What are not “too expensive” are the administration’s big ticket weapons programs, which, even by military standards, are of dubious value. Not surprisingly, Trump continued pouring money into purchasing Lockheed Martin’s F-35 combat aircraft, which, though an operational disaster, had cost U.S. taxpayers $1.4 trillion by 2017. Another pet project, quickly embraced by Trump, was the newest and costliest U.S. aircraft carrier, delivered with fanfare to the Navy in late May 2017 for $13 billion. Its only problem was that it had difficulty launching planes from its deck and facilitating their landing. Yet another very expensive military project is U.S. missile defense. Originally derided as “Star Wars” when Ronald Reagan began promoting it in the 1980s, it has become an obsession with Republicans, who have managed to secure more than $250 billion in U.S. government funding for it thus far. Nevertheless, it continues to fail most of its tests against intercontinental ballistic missiles, despite the fact that these tests are heavily scripted.
One of the most cutting-edged of the U.S. government’s current military weapons projects is the hypersonic missile. Capable of travelling five times faster than the speed of sound (3,800 mph), hypersonic missiles with nuclear warheads are immensely appealing to the military establishments of Russia, China, and the United States. In this case, too, however, there is a serious problem: Given the missile’s incredible speed, it produces immense heat while traveling through the atmosphere, thus diverting or destroying it before it reaches its target. Even so, this weapons project should produce yet another bonanza for Lockheed Martin, the world’s largest arms manufacturer, which has already received $3.5 billion for preliminary work on it.
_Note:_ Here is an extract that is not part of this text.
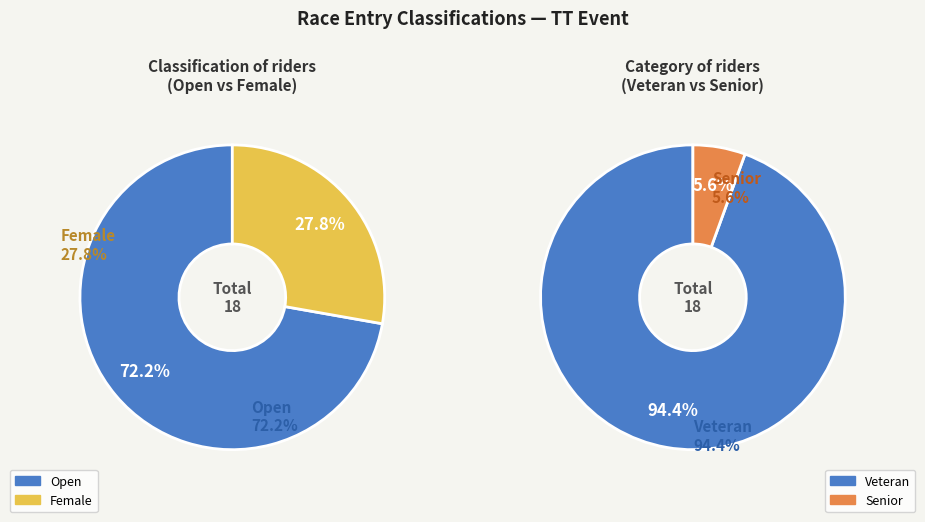

To the nearest percent, what portion does 1 represent?

28%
Of course, the Trump administration has not forgotten about an array of its high tech weapons that do work. America’s 5,800 nuclear weapons, capable of being launched from land, sea, and air, provide staggering firepower―more than enough to destroy most life on earth. The current nuclear arsenal, however, is viewed as insufficient by the Trump administration, which is engaged in a vast “modernization” program to rebuild the entire nuclear weapons complex, including new production facilities, warheads, bombs, and delivery systems. The price tag for this enormous nuclear buildup, which will occur over the next three decades, has been estimated as at least $1.5 trillion.
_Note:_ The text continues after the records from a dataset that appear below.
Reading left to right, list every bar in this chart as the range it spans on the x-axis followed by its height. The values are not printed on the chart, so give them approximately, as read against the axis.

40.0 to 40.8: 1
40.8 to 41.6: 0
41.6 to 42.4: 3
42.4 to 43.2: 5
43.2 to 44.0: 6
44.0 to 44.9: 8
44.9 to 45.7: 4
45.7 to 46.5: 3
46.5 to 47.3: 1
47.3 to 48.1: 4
Against a backdrop of economic and social collapse, plus potential global destruction, the obvious thing to do is to pull out of this immensely costly and bizarre arms race and, instead, foster arms control and disarmament agreements with other nations. But Trump seems determined to cast off whatever progress in this direction his predecessors have made, scrapping the INF Treaty, withdrawing from the Iran nuclear agreement, terminating the New START Treaty, and scuttling the Open Skies Treaty. For a variety of reasons—rewarding giant corporations, getting reelected, and dominating the world―Trump remains fixated on “winning” the arms race.
When it comes to increasingly desperate Americans, their lives and livelihoods spiraling downward, his message seems to be: Let them eat weapons!